Sanat, spor gibi etkinlikler yapıya hakim kişiler tarafından bir araç olarak kullanılmakta. Edebiyatta edebi değer taşıyan kitaplar hep ikinci plana itilmekte yerine popüler kültürün bize dayattığı okuyucusunun kelime dağarcığına faydası olmayan kitaplar ön plana çıkarılmaktadır.

George Orwell, 1984 romanındaki kahramanların kendi aralarında geçen konuşmalar bugünkü durumumuzun önceden planlanmış olma ihtimalini güçlendirmektedir:

‘’Yeni bir sözlük hazırlanacaktır. Bu sözlükte kullanılan kelime sayıları azaltılacaktır. Yani aynı anlama gelen üç dört tane sözcük olmayacak onlar tek sözcüğe düşürülecek. İçlerinden biri:

-Neden böyle bir şey yapacağız, diye sorar. Diğeri:

-Kelimeler ikiye, bir gün gelecek bir kelimeye düşürülecek. Sonra o kelimeyi de kaldıracağız. Çünkü insanlar kelimelerle düşünür. Kelime gittiği zaman düşünce gider işte o zaman biz düşüneceğiz, onlar yapacaklar’’

Şimdiki gençlerimiz kelimenin bire düşürüldüğü aşamaya gelmiştir. Yarı Türkçe yarı yabancı, Türkçenin mantığına aykırı bir dille konuşmaktadır. İngilizce yazılı tişört giyip, Amerikan yemekleri yemektedir. En son ayakkabı için krize girip annesine şiddet uygulayan gençte gördüğümüz gibi gençlerimiz kendini hipnotize eden tüketim kültürünün etkisi altına girmiştir.Sürekliliği olmayan bir düşünce yapıları, anlık beğenileri, anlık istekleri duygu ve düşünce yapılarını etkilemektedir. Bu sebeple hızlı karar veriyor, hızlı yaşıyor, hızlı tüketiyor ve sonra hatırlamıyorlar.

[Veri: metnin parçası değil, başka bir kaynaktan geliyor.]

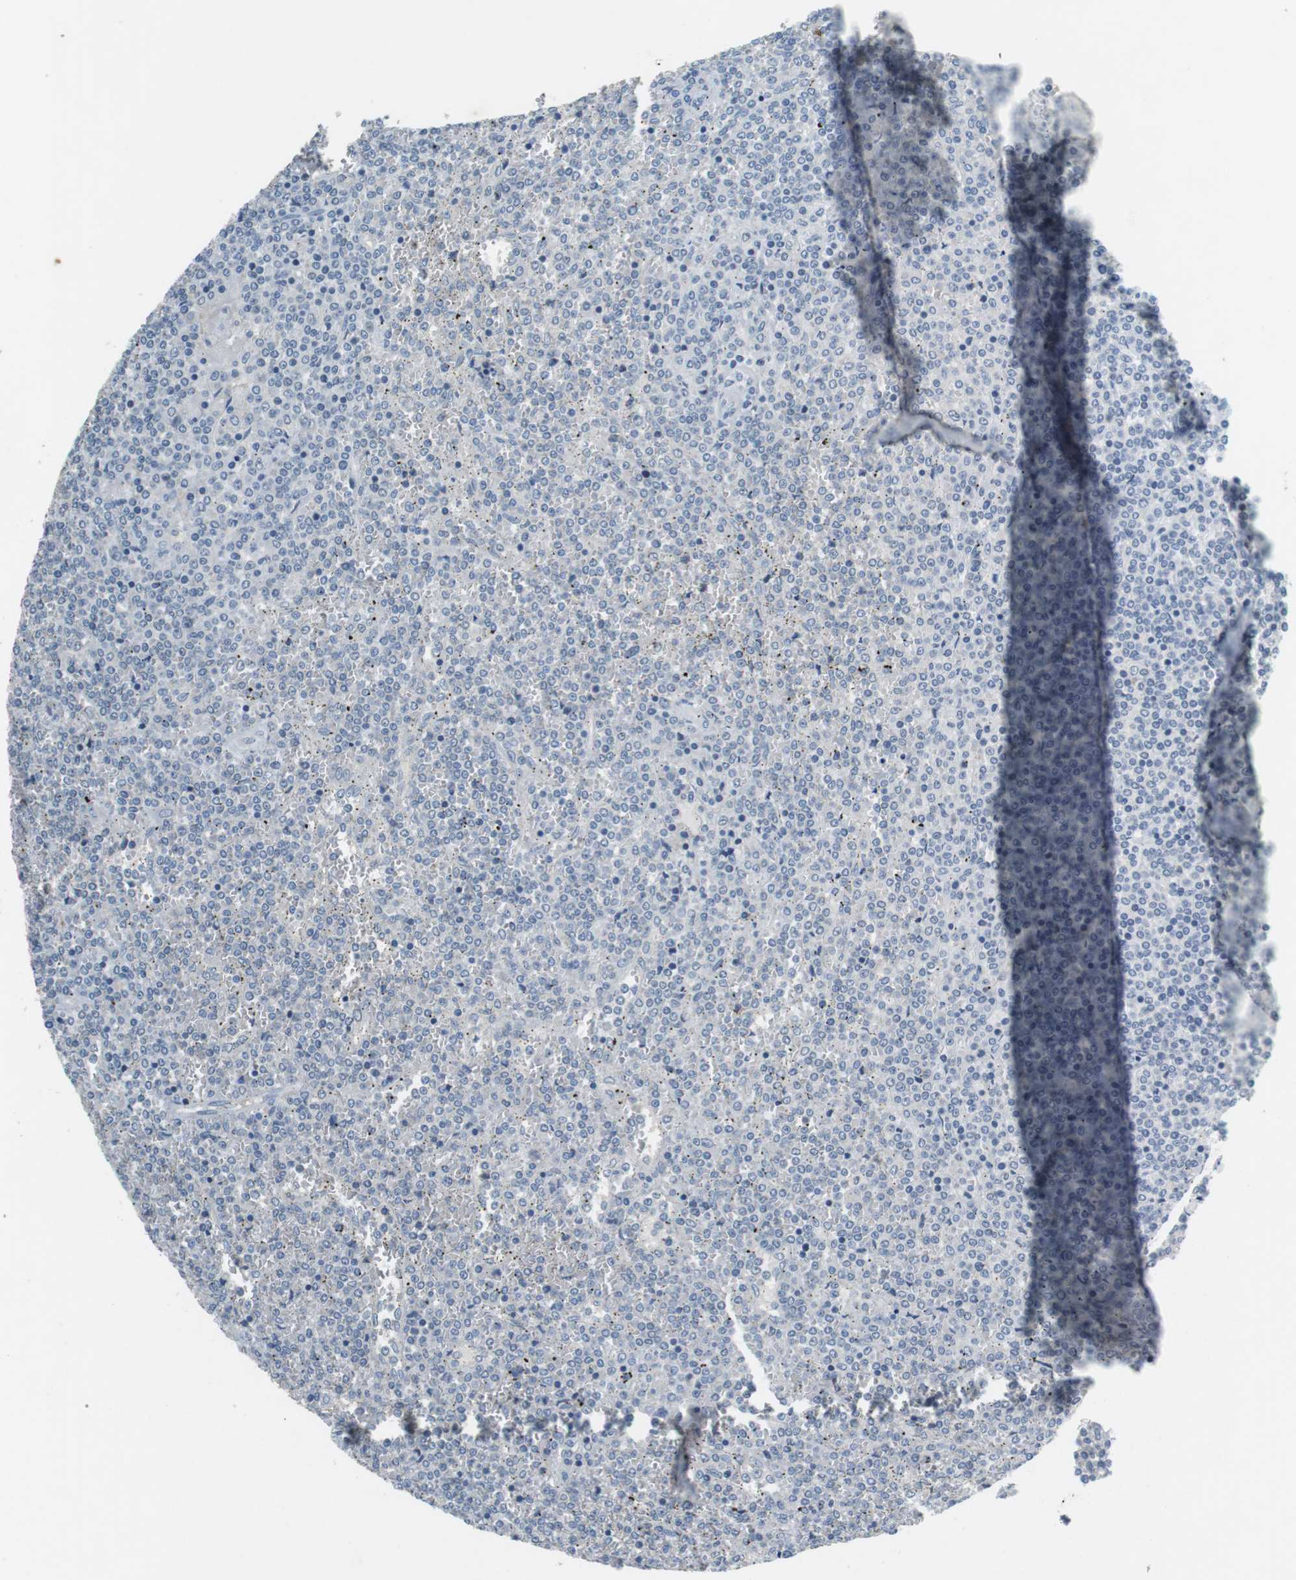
{"staining": {"intensity": "negative", "quantity": "none", "location": "none"}, "tissue": "lymphoma", "cell_type": "Tumor cells", "image_type": "cancer", "snomed": [{"axis": "morphology", "description": "Malignant lymphoma, non-Hodgkin's type, Low grade"}, {"axis": "topography", "description": "Spleen"}], "caption": "Low-grade malignant lymphoma, non-Hodgkin's type stained for a protein using IHC displays no positivity tumor cells.", "gene": "MUC5B", "patient": {"sex": "female", "age": 19}}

İşin en kötü yanı ise insani değerlere önem vermeyen, insanı tek tipleştiren bu yok oluşa kimsenin karşı olmaması. Dünya bir huzursuzluğa doğru gitmektedir. Her şey şiddetli bir şekilde değersizleştirilmektedir.Kendini topluma karşı sorumlu hissedenlerin bu mecralarda daha aktif olması gerekmektedir. Reklamını iyi yapabilirsek, iyi gösterebilirsek bugün popüler hale getiremeyeceğimiz hiçbir değer ve olgu yoktur.